RECORDS PROVIDED Start Marker

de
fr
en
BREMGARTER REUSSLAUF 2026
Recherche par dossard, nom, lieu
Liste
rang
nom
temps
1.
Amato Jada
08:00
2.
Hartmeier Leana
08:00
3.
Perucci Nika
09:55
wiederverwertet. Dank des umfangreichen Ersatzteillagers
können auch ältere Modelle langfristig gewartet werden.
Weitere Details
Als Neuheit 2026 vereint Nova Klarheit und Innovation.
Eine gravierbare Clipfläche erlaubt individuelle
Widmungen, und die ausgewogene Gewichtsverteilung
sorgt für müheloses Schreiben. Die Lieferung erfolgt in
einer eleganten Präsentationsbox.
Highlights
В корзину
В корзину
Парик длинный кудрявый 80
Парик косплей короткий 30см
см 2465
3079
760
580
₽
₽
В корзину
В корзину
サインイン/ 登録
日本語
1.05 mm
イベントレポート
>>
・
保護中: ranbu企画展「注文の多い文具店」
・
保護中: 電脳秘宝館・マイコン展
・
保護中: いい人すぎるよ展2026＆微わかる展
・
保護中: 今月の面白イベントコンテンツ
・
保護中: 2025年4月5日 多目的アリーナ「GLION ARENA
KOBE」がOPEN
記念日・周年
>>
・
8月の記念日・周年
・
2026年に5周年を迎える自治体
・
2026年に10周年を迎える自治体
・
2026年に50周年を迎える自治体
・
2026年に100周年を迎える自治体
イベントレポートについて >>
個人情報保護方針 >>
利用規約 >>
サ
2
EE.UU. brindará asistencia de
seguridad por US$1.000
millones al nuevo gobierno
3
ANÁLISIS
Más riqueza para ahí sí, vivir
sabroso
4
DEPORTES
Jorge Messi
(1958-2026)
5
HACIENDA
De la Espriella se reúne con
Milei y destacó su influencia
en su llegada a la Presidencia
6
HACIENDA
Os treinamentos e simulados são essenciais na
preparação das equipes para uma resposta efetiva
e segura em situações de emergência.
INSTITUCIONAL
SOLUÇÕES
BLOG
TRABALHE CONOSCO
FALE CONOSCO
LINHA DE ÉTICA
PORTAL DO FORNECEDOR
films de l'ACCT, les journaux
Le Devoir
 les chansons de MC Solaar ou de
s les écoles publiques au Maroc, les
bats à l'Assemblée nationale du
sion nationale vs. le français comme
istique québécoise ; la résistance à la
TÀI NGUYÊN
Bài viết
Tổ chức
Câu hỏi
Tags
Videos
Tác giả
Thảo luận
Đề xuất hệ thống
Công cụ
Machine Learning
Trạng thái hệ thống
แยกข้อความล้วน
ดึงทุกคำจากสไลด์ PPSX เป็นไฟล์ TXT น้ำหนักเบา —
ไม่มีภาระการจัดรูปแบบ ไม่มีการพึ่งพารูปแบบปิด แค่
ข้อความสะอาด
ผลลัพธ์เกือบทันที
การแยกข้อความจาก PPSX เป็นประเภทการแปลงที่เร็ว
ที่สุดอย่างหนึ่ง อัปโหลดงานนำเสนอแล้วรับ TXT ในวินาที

RECORDS PROVIDED End Marker
RECORDS PROVIDED Start Marker

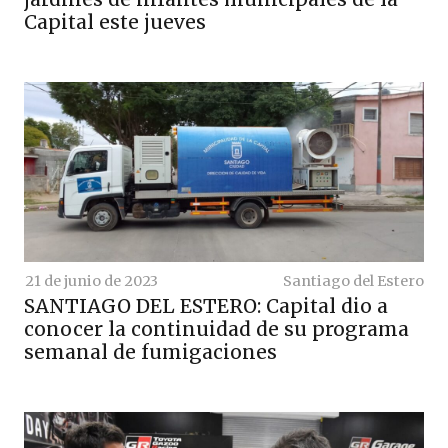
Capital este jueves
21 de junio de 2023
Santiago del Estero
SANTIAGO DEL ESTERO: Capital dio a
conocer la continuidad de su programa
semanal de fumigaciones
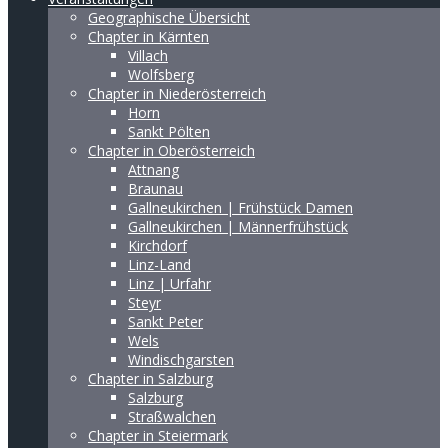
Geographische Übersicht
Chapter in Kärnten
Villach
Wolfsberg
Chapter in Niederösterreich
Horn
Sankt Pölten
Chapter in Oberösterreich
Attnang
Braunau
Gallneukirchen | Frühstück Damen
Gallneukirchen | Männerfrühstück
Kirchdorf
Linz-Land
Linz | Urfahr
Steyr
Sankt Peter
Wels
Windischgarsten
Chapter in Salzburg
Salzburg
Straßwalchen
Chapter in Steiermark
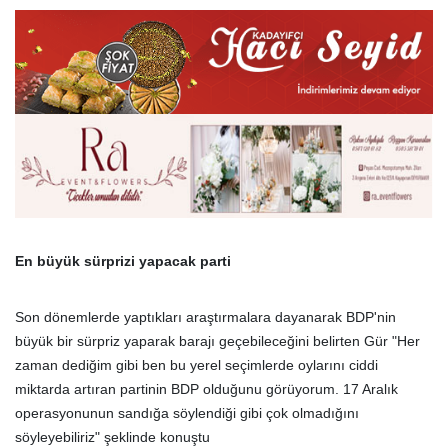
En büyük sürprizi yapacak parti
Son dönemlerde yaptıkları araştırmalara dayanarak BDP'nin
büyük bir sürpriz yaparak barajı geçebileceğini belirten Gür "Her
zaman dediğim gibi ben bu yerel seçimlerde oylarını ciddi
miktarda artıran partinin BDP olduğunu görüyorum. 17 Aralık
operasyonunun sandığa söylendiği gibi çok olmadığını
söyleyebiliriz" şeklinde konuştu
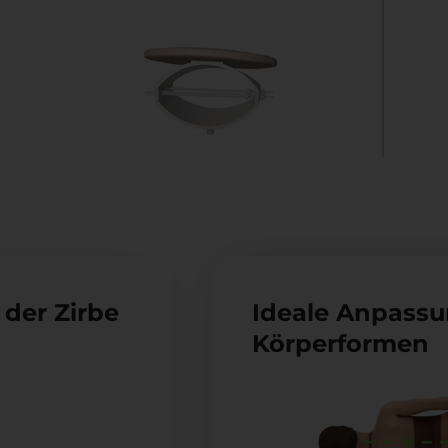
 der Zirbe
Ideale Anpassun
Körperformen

RECORDS PROVIDED End Marker

_WORK REQUEST_
Going through the entries, return every line holding the word "Chapter".

_FINISHED EXERCISE_
Chapter in Kärnten
Chapter in Niederösterreich
Chapter in Oberösterreich
Chapter in Salzburg
Chapter in Steiermark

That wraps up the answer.